In [None]:
import time

from pyspark import SparkConf, SparkContext
from pyspark.streaming import StreamingContext
from pyspark.sql import SparkSession

# Spark Streaming
Spark supports near real-time streams of data using what it calls a Discretized (DStream). DStreams are an abstraction layer that represents a continous stream of data. This means that we need some kind of event queuing system such as Kafka serving events in order to fully realize Spark's real-time capabilities. In this lab, we'll simulate an event queue by creating a directory, and having Spark listen for when this directory gets updated.

## Setup
Before we dive too deeply into Spark Streaming, we first need to instantiate a SparkSession() and configure it to not output parquet file metadata. Recall back to when we learned how to serialize files in 2_1. If you looked at the directory that gets materialized, you would have noticed that Spark writes several metadata files. We can disable this by setting `parquet.enable.summary-metadata` to "false". Next, you probably also noticed a file that takes up 0 bytes simply called SUCCESS. This file is basically a marker that lets us know the files were written successfully. This is useful when launching jobs on a cluster, but for simple local runs, it's safe to disable. To do that, we'll also set `mapreduce.fileoutputcommitter.marksuccessfuljobs` to "false".

In [None]:
spark = SparkSession(sc)
spark.conf.set("parquet.enable.summary-metadata", "false")
spark.conf.set("mapreduce.fileoutputcommitter.marksuccessfuljobs", "false")

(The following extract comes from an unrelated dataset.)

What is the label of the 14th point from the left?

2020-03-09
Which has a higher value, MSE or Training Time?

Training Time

As finally bit of setup, we'll go ahead and use our newly created SparkSession to create a DataFrame from our long file. In this case, Spark is smart enough to split the data newline, so we don't need to specify a schema.

In [None]:
df = spark.read.text('../data/long_file.txt')

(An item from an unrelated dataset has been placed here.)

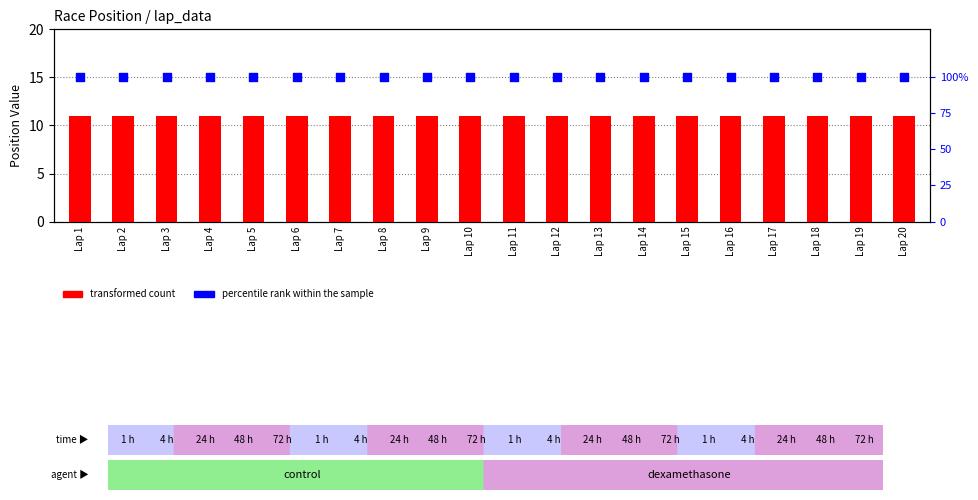

At how many categories does at least one series exceed 85?

20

## Introducing the StreamingContext
Just like batch processing, streaming processing requires a context to interact with the cluster manager and worker nodes. Similar to a SparkSession, a StreamingContext relies on a SparkContext. Also similar to a SparkContext, you may only have one active StreamingContext per Spark job. In this case, we'll create a StreamingContext, and set its batch polling interval to 5 seconds. Setting the batck polling interval basically establishes how often the StreamingContext will check the event queue for new files

In [None]:
ssc = StreamingContext(sc, batchDuration=5)

## Instantiating a DStream
DStreams support several different kinds of streaming sources. Here's a nonexhaustive list:

* socketTextStream - Listens for data streaming from a TCP source
* textFileStream - Listens for files being added to a target directory
* queueStream - Listens for RDDs being added to a queue of RDD's

For this lab, we'll implement a textFileStream that listens for new files being created in a target directory called `event_queue`

In [None]:
words_stream = ssc.textFileStream('../data/event_queue/')

Next, we'll implement a basic word count, and then print our results using the built-in method `pprint()`. pprint() is a method provided by the StreamingContext that allows us to print out the results of any data that was processed during a given polling interval.

In [None]:
words_rdd = words_stream.flatMap(lambda x: x.split()).filter(str.isalpha).filter(lambda x: len(x) > 3)
reduced_rdd = words_rdd.map(lambda x: (x, 1)).reduceByKey(lambda x, y: x + y)
reduced_rdd.pprint()

## Streaming data
We intialize a stream by calling `start()` on our StreamingContext. The moment this method executes, the textFileStream will begin watching the event_queue directory for new files until we call the `stop()` method. Note that calling stop() normally will also unload the SparkContext.

Since Jupyter treats each cell as a blocking operation by default, this portion of the lab is implemented all in the same cell. We first call `start()` to start the stream. Next, we randomly sample .1% of the DataFrame we created earlier, and then we write the sample in parquet format to the event_queue every five seconds. Finally, we close the stream, leaving the SparkContext active

In [None]:
ssc.start()

for i in range(5):
    sample = df.sample(0.001)
    sample.write.format('parquet').mode('overwrite').save('../data/event_queue/')
    time.sleep(5)

ssc.stop(stopSparkContext=False)